Set exercise 1
Copy out the listing word for word, starting at its first line and stopping after the line that has "09/30 1 p.m. | Rank".

In this opinion, we are asked to determine whether the court of common pleas may dismiss an appellant’s appeal for a trial de novo following the entry of judgment of sentence by a district justice on a summary conviction. We hold that the trial court cannot merely dismiss the appeal, but must determine facts and enter a verdict upon the record. Additionally, we hold that one’s guilty plea to a summary offense before a district justice does not preclude the right to a trial de novo in the court of common pleas. Accordingly, we reverse the trial court’s order dismissing appellant’s appeal and remand for proceedings consistent with this opinion.
The relevant facts and procedural history of this appeal are as follows. On February 2, 1994, the appellant, Richard Toner, was arrested for public drunkenness. The appellant was brought before District Justice Boyle on March 1, 1994. At the hearing, the appellant pled guilty to the offense and was sentenced to ninety (90) days incarceration, no fine or costs.
The appellant filed a notice of appeal from his summary conviction with the Allegheny County Court of Common Pleas1 on April 5, 1994. The appeal was heard on June 27, 1994 by Common Pleas Judge Doyle. The following exchange took place at the hearing:2
THE COURT: Why are we here? He pled guilty.
*33THE OFFICER: He is appealing a ninety-day jail sentence. He pled guilty at district court and then we had the sentencing, then he filed for the appeal in the ninety days. Not the guilty verdict, the ninety days.

Set exercise 2
Answer these questions from the court opinion:
(a) On what date was the appellant arrested, and for what offense?
(b) What sentence did the district justice impose?
(c) Which judge heard the appeal on June 27, 1994?

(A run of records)
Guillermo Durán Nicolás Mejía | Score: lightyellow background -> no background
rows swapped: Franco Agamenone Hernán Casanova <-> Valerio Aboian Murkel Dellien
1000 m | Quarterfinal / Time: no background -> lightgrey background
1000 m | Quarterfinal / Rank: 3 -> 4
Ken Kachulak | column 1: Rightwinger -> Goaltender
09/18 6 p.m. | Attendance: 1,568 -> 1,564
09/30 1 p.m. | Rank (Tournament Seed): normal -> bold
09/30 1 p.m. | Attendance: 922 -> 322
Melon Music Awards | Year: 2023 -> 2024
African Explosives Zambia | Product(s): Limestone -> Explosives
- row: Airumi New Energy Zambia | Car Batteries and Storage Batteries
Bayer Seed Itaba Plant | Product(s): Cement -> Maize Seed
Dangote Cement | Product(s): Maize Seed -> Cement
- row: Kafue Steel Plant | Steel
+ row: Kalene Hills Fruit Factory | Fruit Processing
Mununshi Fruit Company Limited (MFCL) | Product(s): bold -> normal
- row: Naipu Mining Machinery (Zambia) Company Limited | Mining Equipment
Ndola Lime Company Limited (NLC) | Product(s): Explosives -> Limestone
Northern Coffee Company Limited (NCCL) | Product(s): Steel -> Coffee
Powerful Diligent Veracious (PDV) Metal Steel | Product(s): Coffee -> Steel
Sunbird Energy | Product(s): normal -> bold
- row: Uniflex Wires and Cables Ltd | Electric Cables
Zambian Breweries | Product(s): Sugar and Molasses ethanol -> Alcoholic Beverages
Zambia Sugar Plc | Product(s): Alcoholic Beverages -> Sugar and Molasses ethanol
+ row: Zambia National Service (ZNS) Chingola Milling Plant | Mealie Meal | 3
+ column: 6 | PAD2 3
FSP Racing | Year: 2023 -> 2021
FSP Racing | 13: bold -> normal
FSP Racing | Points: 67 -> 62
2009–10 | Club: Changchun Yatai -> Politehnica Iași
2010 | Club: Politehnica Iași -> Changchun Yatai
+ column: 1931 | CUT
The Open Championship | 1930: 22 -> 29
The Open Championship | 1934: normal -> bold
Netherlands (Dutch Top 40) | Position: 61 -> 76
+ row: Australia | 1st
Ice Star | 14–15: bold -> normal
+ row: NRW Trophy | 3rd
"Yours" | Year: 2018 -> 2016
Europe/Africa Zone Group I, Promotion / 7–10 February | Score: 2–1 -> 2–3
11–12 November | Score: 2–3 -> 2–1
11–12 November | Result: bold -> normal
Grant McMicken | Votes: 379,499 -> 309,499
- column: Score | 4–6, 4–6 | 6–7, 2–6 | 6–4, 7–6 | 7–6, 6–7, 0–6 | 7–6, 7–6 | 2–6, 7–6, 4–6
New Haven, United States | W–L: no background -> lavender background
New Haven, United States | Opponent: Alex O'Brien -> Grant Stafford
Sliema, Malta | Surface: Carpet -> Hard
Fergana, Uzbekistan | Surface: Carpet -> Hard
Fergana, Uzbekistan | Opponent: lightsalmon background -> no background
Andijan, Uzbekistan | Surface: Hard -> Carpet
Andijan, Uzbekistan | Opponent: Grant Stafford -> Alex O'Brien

Output 1
Guillermo Durán Nicolás Mejía | Score: lightyellow background -> no background
rows swapped: Franco Agamenone Hernán Casanova <-> Valerio Aboian Murkel Dellien
1000 m | Quarterfinal / Time: no background -> lightgrey background
1000 m | Quarterfinal / Rank: 3 -> 4
Ken Kachulak | column 1: Rightwinger -> Goaltender
09/18 6 p.m. | Attendance: 1,568 -> 1,564
09/30 1 p.m. | Rank (Tournament Seed): normal -> bold

Output 2
(a) February 2, 1994, for public drunkenness.
(b) Ninety (90) days in jail, with no fine or costs.
(c) Common Pleas Judge Doyle.